Many cameras will have an ‘additional’ digital zoom beyond their optical range, but don’t let that distract you. Optical zoom is what you’re after, nothing else. Also, it’s good to remember that many of the lower end pocket cameras only have digital zoom. If it looks like the lens elements can move – in other words, if the lens protrudes from the camera body – you’re more than likely dealing with optical zoom. If the lens is flush with the camera body, it’s probably digital. As an example, the vast majority of cell phone cameras use digital zoom – their lenses never move.
Another thing to consider is storage media.
Does the camera use widely available, well-priced storage media, like SD cards? Or does the camera use storage that will be harder to find, and possibly expensive? Personally, I like the idea of SD cards.
They tend to be reliable and can be bought anywhere from specialist stores to supermarkets. They are also relatively inexpensive, and can store a lot of data. Also, their small size makes it easy to carry a number of them, so that you don’t ever run out of storage space. Just make sure that your camera can use high-capacity cards before you go buy them!

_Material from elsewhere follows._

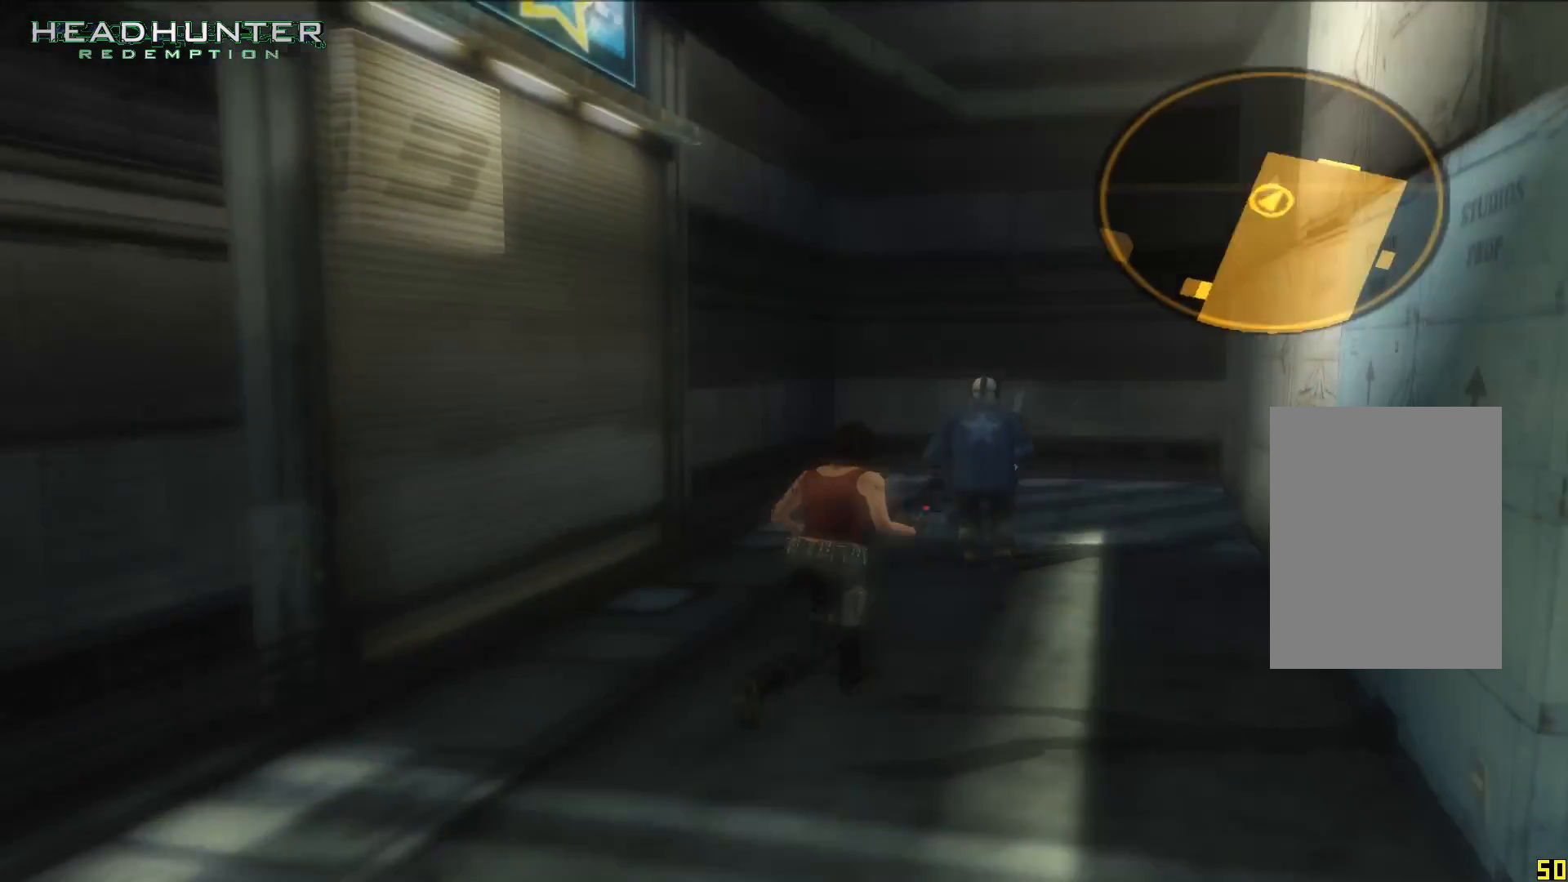
Gameplay with a controller (Xbox layout); each line is a JSON object with the inputs held at the frame after it (dt_ms = milliseconds from this image to that frame). "button_events" lists button changes between this image and that frame as [ms after this image, input, new state], when the widget could be followed in between (sticks are given only as held states). Not read: L3.
{"dt_ms": 500, "buttons": ["L2"], "left_stick": "up", "right_stick": "center", "button_events": []}
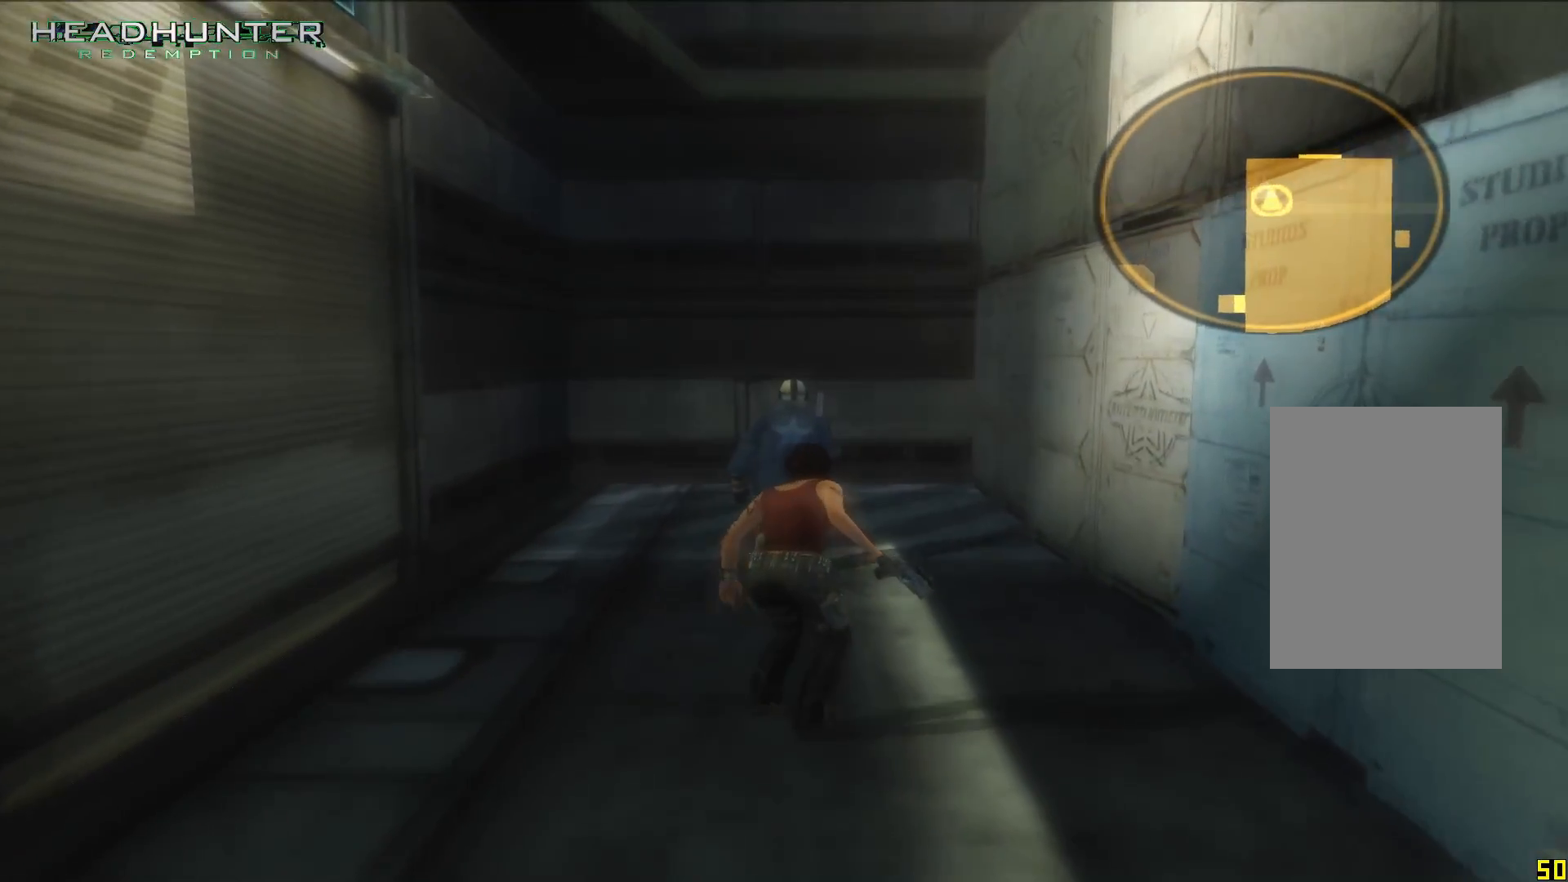
{"dt_ms": 500, "buttons": ["L2"], "left_stick": "up", "right_stick": "center", "button_events": []}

Next up, what kind of battery does the camera use? While cameras that use commercial batteries – like standard AA cells – might seem convenient, the battery consumption will turn out to be costly in the end. The best bet is a camera that uses a proprietary rechargeable battery. It’s also a good idea to get a spare, so that you don’t run out of power when you need it most.
These listed above are basic concepts that will get you started on the road to purchasing the best digital camera for your needs. There are other considerations, too, though – do you need all those added extras, like video and face detection, for example? Is the camera made by a manufacturer that is well supported in your region? Is this a new model, or an end of the line unit? Does it have a viewfinder, or must you use the LCD screen to shoot images?
For that matter, does the viewfinder display the true lens image, or is it one of those old-fashioned ‘holes’ through the top of the camera? Does it have facilities for an external flash? Any of these questions - and many more – need to be answered considering what your personal photographic needs are.
The best bet is to do a bit of research before walking into the store. The internet provides a wealth of information… in that way, you can walk in and ask for a specific brand and model, and know that you will be getting the digital camera that suits your needs perfectly.